▶ **Directive**
Which lines below hold the word "anonymous"? Report each one.

▶ **Dataset extract**
● ● ● ● ●

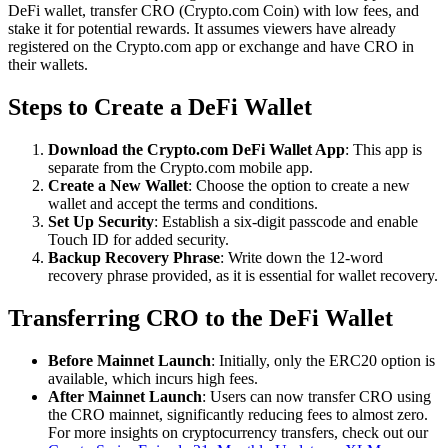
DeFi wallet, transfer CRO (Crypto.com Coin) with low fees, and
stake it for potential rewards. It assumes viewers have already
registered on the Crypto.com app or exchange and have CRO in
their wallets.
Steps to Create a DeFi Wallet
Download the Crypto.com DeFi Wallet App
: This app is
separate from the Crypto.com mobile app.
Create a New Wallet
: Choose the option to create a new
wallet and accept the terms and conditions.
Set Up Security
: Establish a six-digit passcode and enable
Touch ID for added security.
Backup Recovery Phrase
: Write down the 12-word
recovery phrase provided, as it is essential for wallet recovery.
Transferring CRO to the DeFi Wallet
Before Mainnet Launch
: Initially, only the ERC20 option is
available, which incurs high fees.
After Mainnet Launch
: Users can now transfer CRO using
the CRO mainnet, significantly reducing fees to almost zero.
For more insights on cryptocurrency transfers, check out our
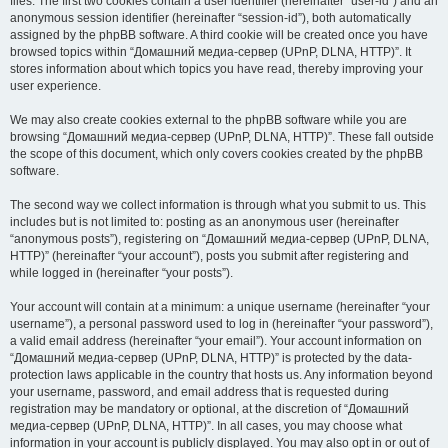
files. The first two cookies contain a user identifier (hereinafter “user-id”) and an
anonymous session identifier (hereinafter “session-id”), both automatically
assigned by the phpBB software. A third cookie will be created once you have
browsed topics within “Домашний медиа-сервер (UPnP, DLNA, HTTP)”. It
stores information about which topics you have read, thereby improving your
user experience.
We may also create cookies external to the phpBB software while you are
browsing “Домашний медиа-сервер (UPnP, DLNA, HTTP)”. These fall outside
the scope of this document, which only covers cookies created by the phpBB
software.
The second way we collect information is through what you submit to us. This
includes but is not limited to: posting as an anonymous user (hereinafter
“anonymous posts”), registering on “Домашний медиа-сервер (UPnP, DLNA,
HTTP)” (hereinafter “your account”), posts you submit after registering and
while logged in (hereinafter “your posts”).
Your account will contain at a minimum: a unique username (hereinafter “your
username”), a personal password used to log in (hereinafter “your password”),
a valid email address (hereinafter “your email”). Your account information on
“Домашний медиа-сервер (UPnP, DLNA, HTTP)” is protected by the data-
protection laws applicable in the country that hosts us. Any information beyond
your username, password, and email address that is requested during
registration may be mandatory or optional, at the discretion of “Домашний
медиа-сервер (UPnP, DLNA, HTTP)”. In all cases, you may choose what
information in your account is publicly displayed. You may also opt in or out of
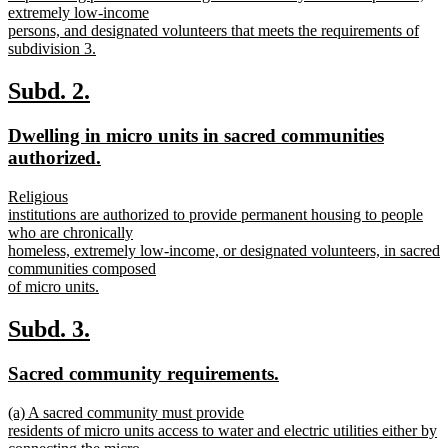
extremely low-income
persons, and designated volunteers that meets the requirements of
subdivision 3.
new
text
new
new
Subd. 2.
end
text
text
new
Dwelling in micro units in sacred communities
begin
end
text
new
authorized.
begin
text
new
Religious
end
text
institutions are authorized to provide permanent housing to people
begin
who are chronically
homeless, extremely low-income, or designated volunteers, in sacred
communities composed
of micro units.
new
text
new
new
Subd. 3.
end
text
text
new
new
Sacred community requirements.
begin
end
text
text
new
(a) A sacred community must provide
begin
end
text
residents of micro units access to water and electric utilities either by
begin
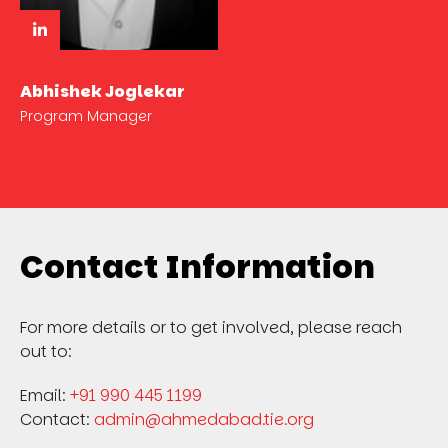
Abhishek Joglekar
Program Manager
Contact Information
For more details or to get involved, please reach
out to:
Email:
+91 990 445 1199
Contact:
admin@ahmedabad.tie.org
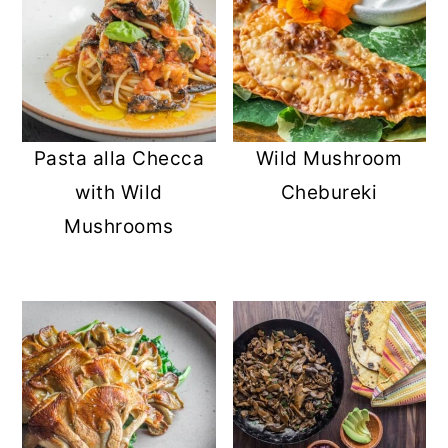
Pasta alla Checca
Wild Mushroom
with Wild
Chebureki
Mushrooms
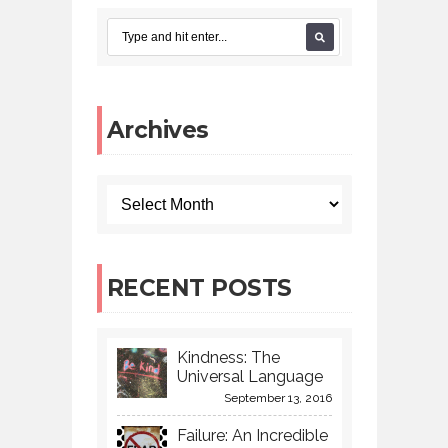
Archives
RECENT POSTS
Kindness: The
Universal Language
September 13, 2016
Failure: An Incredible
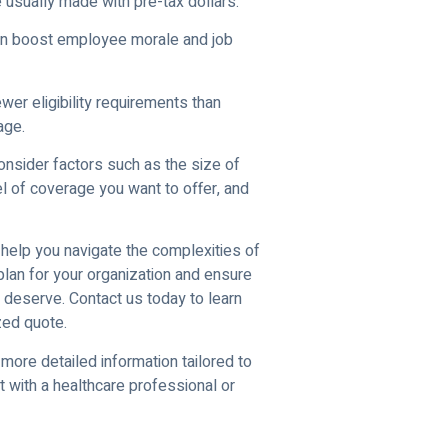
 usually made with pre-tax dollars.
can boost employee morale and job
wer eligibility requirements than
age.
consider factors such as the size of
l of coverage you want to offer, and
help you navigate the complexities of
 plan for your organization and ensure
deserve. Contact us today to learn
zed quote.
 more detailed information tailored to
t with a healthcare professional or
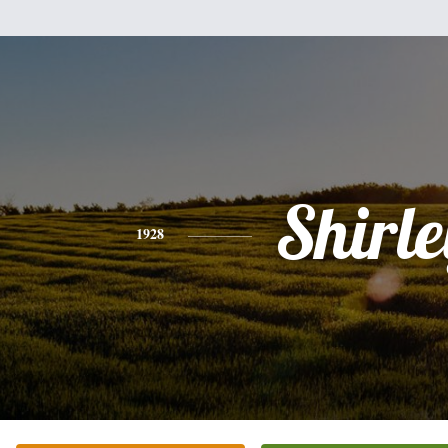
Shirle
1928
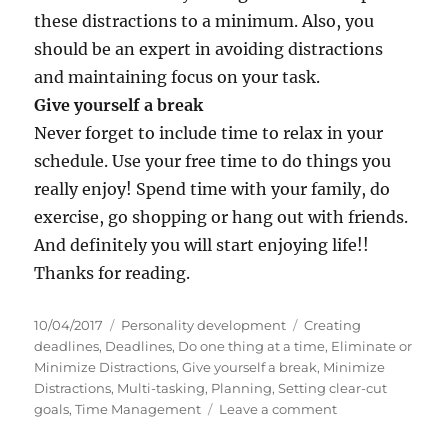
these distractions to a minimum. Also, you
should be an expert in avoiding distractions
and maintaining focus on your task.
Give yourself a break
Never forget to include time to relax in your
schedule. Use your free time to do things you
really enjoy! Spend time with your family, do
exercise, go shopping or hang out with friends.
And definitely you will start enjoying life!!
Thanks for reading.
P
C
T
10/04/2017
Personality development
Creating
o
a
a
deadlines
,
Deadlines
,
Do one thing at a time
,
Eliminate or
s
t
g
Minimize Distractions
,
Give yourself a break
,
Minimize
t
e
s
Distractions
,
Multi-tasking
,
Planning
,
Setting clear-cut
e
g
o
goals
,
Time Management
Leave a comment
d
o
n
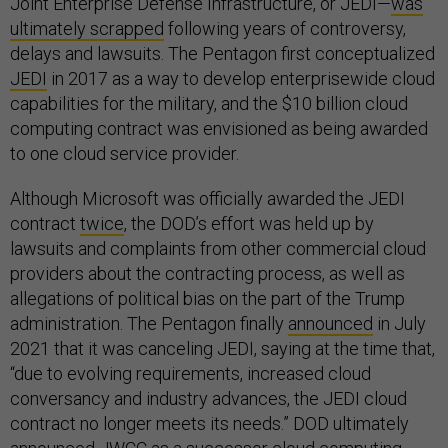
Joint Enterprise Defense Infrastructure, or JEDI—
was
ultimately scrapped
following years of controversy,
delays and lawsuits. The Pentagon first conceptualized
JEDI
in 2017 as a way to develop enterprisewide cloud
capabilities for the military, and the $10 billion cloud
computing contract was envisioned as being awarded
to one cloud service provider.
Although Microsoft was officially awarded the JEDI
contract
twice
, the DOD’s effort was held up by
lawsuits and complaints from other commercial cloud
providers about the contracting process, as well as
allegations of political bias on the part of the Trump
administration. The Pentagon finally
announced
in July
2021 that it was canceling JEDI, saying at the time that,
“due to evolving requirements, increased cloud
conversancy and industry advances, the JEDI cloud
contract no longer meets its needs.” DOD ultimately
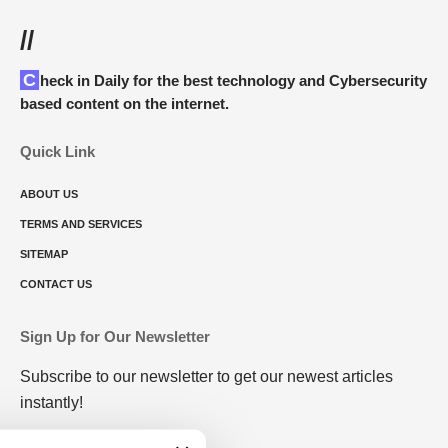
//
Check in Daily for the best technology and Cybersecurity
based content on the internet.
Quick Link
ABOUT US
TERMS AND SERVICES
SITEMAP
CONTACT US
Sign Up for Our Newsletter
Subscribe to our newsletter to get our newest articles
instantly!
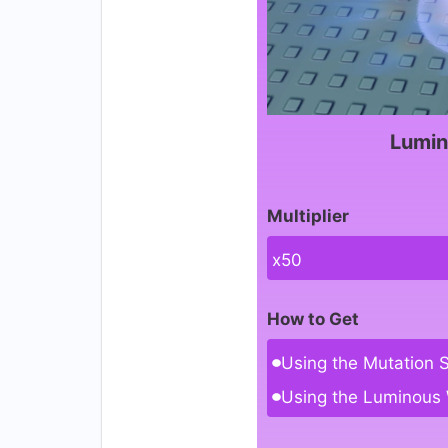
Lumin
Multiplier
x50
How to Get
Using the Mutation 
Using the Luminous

● ● ● ● ●

▶ **Answer for this exercise**
anonymous session identifier (hereinafter “session-id”), both automatically
includes but is not limited to: posting as an anonymous user (hereinafter
“anonymous posts”), registering on “Домашний медиа-сервер (UPnP, DLNA,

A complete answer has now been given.